In other words, the total number of Covid-19 related deaths more than doubled in the six months following vaccination compared to the six months before vaccination in the European Union. Has anyone offered a convincing, or even a plausible explanation? To be fair, the 7-day rolling average of daily new deaths per million people was 0.59 on 6 June 2020, 7.82 on 6 December, and 1.37 on 6 June 2021, respectively. The steep decline began on 13 April, was down to 0.36 on 12 July, and has not yet changed direction again. So it is entirely possible that the good that vaccines do will show through in the total mortality statistics from now on, several months after the campaign got under way. 

However, a nagging suspicion remains that the epidemiological and public health experts still have not got on top of the virus and are making it up as they go along, wanting to appear tough and decisive.
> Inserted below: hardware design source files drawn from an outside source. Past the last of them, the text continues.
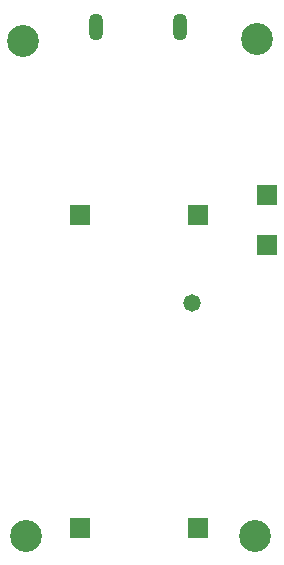
<source format=gbr>
%TF.GenerationSoftware,Altium Limited,Altium Designer,20.0.13 (296)*%
G04 Layer_Color=16711935*
%FSLAX45Y45*%
%MOMM*%
%TF.FileFunction,Soldermask,Bot*%
%TF.Part,Single*%
G01*
G75*
%TA.AperFunction,ComponentPad*%
%ADD27O,1.25320X2.30320*%
%ADD28R,1.70320X1.70320*%
%TA.AperFunction,ViaPad*%
%ADD29C,2.70320*%
%ADD30C,1.47320*%
D27*
X14209399Y12545898D02*
D03*
X14924400D02*
D03*
D28*
X15659100Y11125200D02*
D03*
Y10706100D02*
D03*
X15074899Y10960100D02*
D03*
X15071597Y8305800D02*
D03*
X14071600Y10960100D02*
D03*
Y8305800D02*
D03*
D29*
X15570200Y12446000D02*
D03*
X13589000Y12433300D02*
D03*
X13614400Y8242300D02*
D03*
X15557500D02*
D03*
D30*
X15019020Y10210800D02*
D03*
%TF.MD5,6d7f5e675c0ee08a2d73ad439902f420*%
M02*

</source>
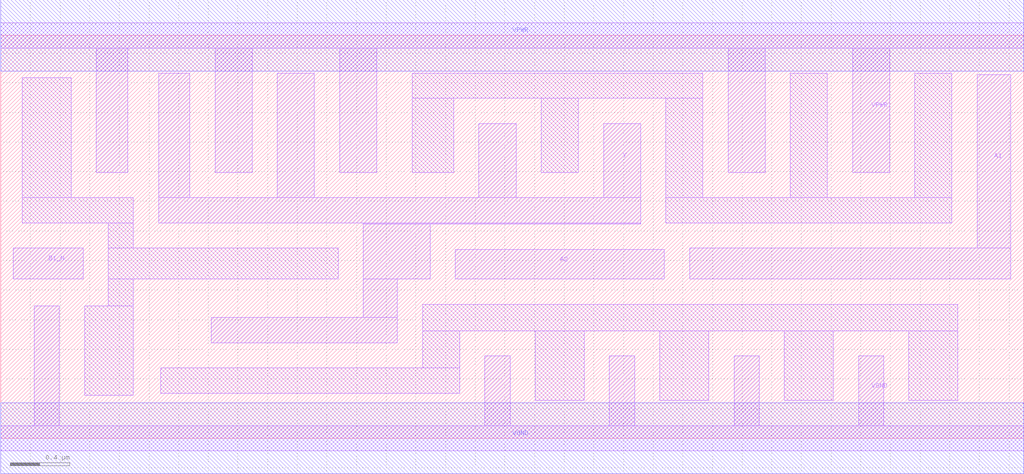
<source format=lef>
# Copyright 2020 The SkyWater PDK Authors
#
# Licensed under the Apache License, Version 2.0 (the "License");
# you may not use this file except in compliance with the License.
# You may obtain a copy of the License at
#
#     https://www.apache.org/licenses/LICENSE-2.0
#
# Unless required by applicable law or agreed to in writing, software
# distributed under the License is distributed on an "AS IS" BASIS,
# WITHOUT WARRANTIES OR CONDITIONS OF ANY KIND, either express or implied.
# See the License for the specific language governing permissions and
# limitations under the License.
#
# SPDX-License-Identifier: Apache-2.0

VERSION 5.5 ;
NAMESCASESENSITIVE ON ;
BUSBITCHARS "[]" ;
DIVIDERCHAR "/" ;
MACRO sky130_fd_sc_hd__o21bai_4
  CLASS CORE ;
  SOURCE USER ;
  ORIGIN  0.000000  0.000000 ;
  SIZE  6.900000 BY  2.720000 ;
  SYMMETRY X Y R90 ;
  SITE unithd ;
  PIN A1
    ANTENNAGATEAREA  0.990000 ;
    DIRECTION INPUT ;
    USE SIGNAL ;
    PORT
      LAYER li1 ;
        RECT 4.645000 1.075000 6.810000 1.285000 ;
        RECT 6.585000 1.285000 6.810000 2.455000 ;
    END
  END A1
  PIN A2
    ANTENNAGATEAREA  0.990000 ;
    DIRECTION INPUT ;
    USE SIGNAL ;
    PORT
      LAYER li1 ;
        RECT 3.065000 1.075000 4.475000 1.275000 ;
    END
  END A2
  PIN B1_N
    ANTENNAGATEAREA  0.247500 ;
    DIRECTION INPUT ;
    USE SIGNAL ;
    PORT
      LAYER li1 ;
        RECT 0.085000 1.075000 0.555000 1.285000 ;
    END
  END B1_N
  PIN Y
    ANTENNADIFFAREA  1.431000 ;
    DIRECTION OUTPUT ;
    USE SIGNAL ;
    PORT
      LAYER li1 ;
        RECT 1.065000 1.455000 4.315000 1.625000 ;
        RECT 1.065000 1.625000 1.275000 2.465000 ;
        RECT 1.420000 0.645000 2.675000 0.815000 ;
        RECT 1.865000 1.625000 2.115000 2.465000 ;
        RECT 2.445000 0.815000 2.675000 1.075000 ;
        RECT 2.445000 1.075000 2.895000 1.445000 ;
        RECT 2.445000 1.445000 4.315000 1.455000 ;
        RECT 3.225000 1.625000 3.475000 2.125000 ;
        RECT 4.065000 1.625000 4.315000 2.125000 ;
    END
  END Y
  PIN VGND
    DIRECTION INOUT ;
    SHAPE ABUTMENT ;
    USE GROUND ;
    PORT
      LAYER li1 ;
        RECT 0.000000 -0.085000 6.900000 0.085000 ;
        RECT 0.225000  0.085000 0.395000 0.895000 ;
        RECT 3.265000  0.085000 3.435000 0.555000 ;
        RECT 4.105000  0.085000 4.275000 0.555000 ;
        RECT 4.945000  0.085000 5.115000 0.555000 ;
        RECT 5.785000  0.085000 5.955000 0.555000 ;
    END
    PORT
      LAYER met1 ;
        RECT 0.000000 -0.240000 6.900000 0.240000 ;
    END
  END VGND
  PIN VPWR
    DIRECTION INOUT ;
    SHAPE ABUTMENT ;
    USE POWER ;
    PORT
      LAYER li1 ;
        RECT 0.000000 2.635000 6.900000 2.805000 ;
        RECT 0.645000 1.795000 0.855000 2.635000 ;
        RECT 1.445000 1.795000 1.695000 2.635000 ;
        RECT 2.285000 1.795000 2.535000 2.635000 ;
        RECT 4.905000 1.795000 5.155000 2.635000 ;
        RECT 5.745000 1.795000 5.995000 2.635000 ;
    END
    PORT
      LAYER met1 ;
        RECT 0.000000 2.480000 6.900000 2.960000 ;
    END
  END VPWR
  OBS
    LAYER li1 ;
      RECT 0.145000 1.455000 0.895000 1.625000 ;
      RECT 0.145000 1.625000 0.475000 2.435000 ;
      RECT 0.565000 0.290000 0.895000 0.895000 ;
      RECT 0.725000 0.895000 0.895000 1.075000 ;
      RECT 0.725000 1.075000 2.275000 1.285000 ;
      RECT 0.725000 1.285000 0.895000 1.455000 ;
      RECT 1.080000 0.305000 3.095000 0.475000 ;
      RECT 2.775000 1.795000 3.055000 2.295000 ;
      RECT 2.775000 2.295000 4.735000 2.465000 ;
      RECT 2.845000 0.475000 3.095000 0.725000 ;
      RECT 2.845000 0.725000 6.455000 0.905000 ;
      RECT 3.605000 0.255000 3.935000 0.725000 ;
      RECT 3.645000 1.795000 3.895000 2.295000 ;
      RECT 4.445000 0.255000 4.775000 0.725000 ;
      RECT 4.485000 1.455000 6.415000 1.625000 ;
      RECT 4.485000 1.625000 4.735000 2.295000 ;
      RECT 5.285000 0.255000 5.615000 0.725000 ;
      RECT 5.325000 1.625000 5.575000 2.465000 ;
      RECT 6.125000 0.255000 6.455000 0.725000 ;
      RECT 6.165000 1.625000 6.415000 2.465000 ;
  END
END sky130_fd_sc_hd__o21bai_4

</source>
No one really seems to know why, where, when, and with how much ferocity the virus, and its always mutating variants, will return. A new wave seems to surge, crest, crash and retreat spent and exhausted. In no country has it continued to grow exponentially forever, which is why ‘Do the maths’ glib comment was always fatuous and science-illiterate. 

If we look back at the EU chart for daily deaths per million people from the start of the pandemic to the first wave, the downward slope that inevitably follows is almost always equally steep, regardless of what measures are in place and not in place. In addition, variants are often more infectious but far less virulent. The so-called ‘harvesting’ effect, which kills off the pool of the most vulnerable cohorts in the initial waves, also helps to break the link between infections and hospitalisation, ICU admissions and deaths.

In sum, the true measure of the effectiveness of vaccines will not be known until after the 2021–2022 ‘flu’ season.